TASK DIRECTIONS -
Only the lines from the one containing "Psych, etc. |" to the end of the records belong in the copy. Reproduce them word for word and drop the pictures.

= = = =

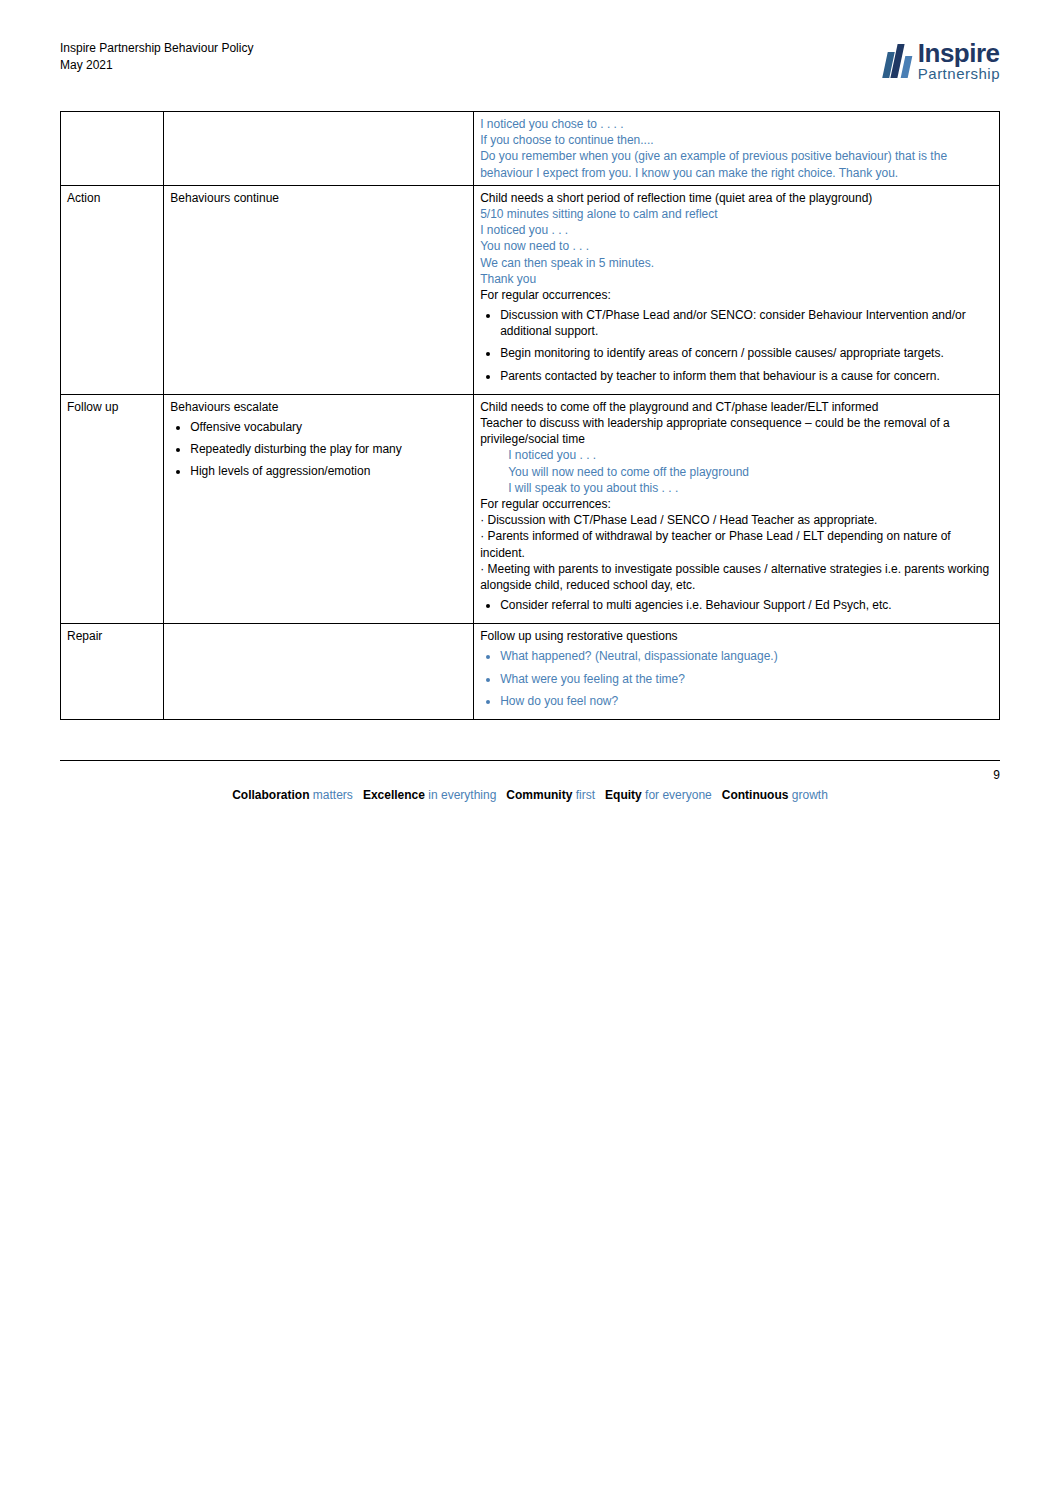Inspire Partnership Behaviour Policy
May 2021
Inspire
Partnership
| | | I noticed you chose to . . . . If you choose to continue then.... Do you remember when you (give an example of previous positive behaviour) that is the behaviour I expect from you. I know you can make the right choice. Thank you. |
| Action | Behaviours continue | Child needs a short period of reflection time (quiet area of the playground) 5/10 minutes sitting alone to calm and reflect I noticed you . . . You now need to . . . We can then speak in 5 minutes. Thank you For regular occurrences: Discussion with CT/Phase Lead and/or SENCO: consider Behaviour Intervention and/or additional support. Begin monitoring to identify areas of concern / possible causes/ appropriate targets. Parents contacted by teacher to inform them that behaviour is a cause for concern. |
| Follow up | Behaviours escalate Offensive vocabulary Repeatedly disturbing the play for many High levels of aggression/emotion | Child needs to come off the playground and CT/phase leader/ELT informed Teacher to discuss with leadership appropriate consequence – could be the removal of a privilege/social time I noticed you . . . You will now need to come off the playground I will speak to you about this . . . For regular occurrences: · Discussion with CT/Phase Lead / SENCO / Head Teacher as appropriate. · Parents informed of withdrawal by teacher or Phase Lead / ELT depending on nature of incident. · Meeting with parents to investigate possible causes / alternative strategies i.e. parents working alongside child, reduced school day, etc. Consider referral to multi agencies i.e. Behaviour Support / Ed Psych, etc. |
| Repair | | Follow up using restorative questions What happened? (Neutral, dispassionate language.) What were you feeling at the time? How do you feel now? |
9
Collaboration matters Excellence in everything Community first Equity for everyone Continuous growth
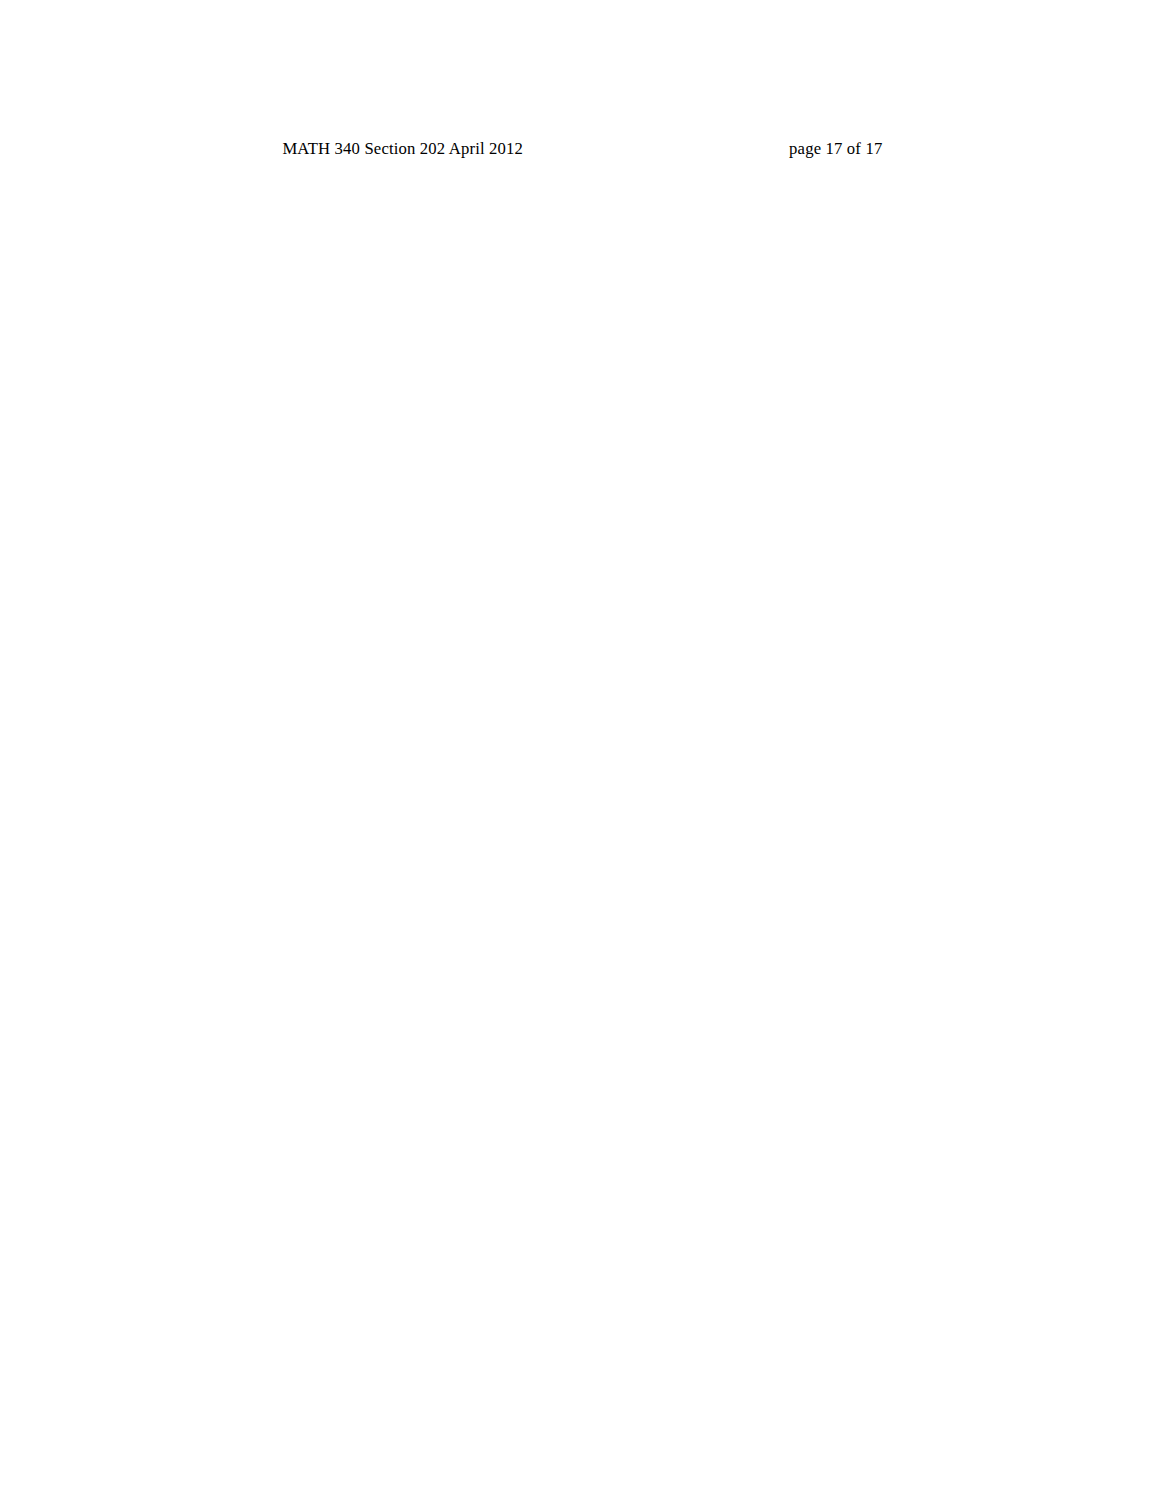MATH 340 Section 202 April 2012 page 17 of 17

= = = =

OUTPUT OF THE EXERCISE -
| Follow up | Behaviours escalate Offensive vocabulary Repeatedly disturbing the play for many High levels of aggression/emotion | Child needs to come off the playground and CT/phase leader/ELT informed Teacher to discuss with leadership appropriate consequence – could be the removal of a privilege/social time I noticed you . . . You will now need to come off the playground I will speak to you about this . . . For regular occurrences: · Discussion with CT/Phase Lead / SENCO / Head Teacher as appropriate. · Parents informed of withdrawal by teacher or Phase Lead / ELT depending on nature of incident. · Meeting with parents to investigate possible causes / alternative strategies i.e. parents working alongside child, reduced school day, etc. Consider referral to multi agencies i.e. Behaviour Support / Ed Psych, etc. |
| Repair | | Follow up using restorative questions What happened? (Neutral, dispassionate language.) What were you feeling at the time? How do you feel now? |
9
Collaboration matters Excellence in everything Community first Equity for everyone Continuous growth
MATH 340 Section 202 April 2012 page 17 of 17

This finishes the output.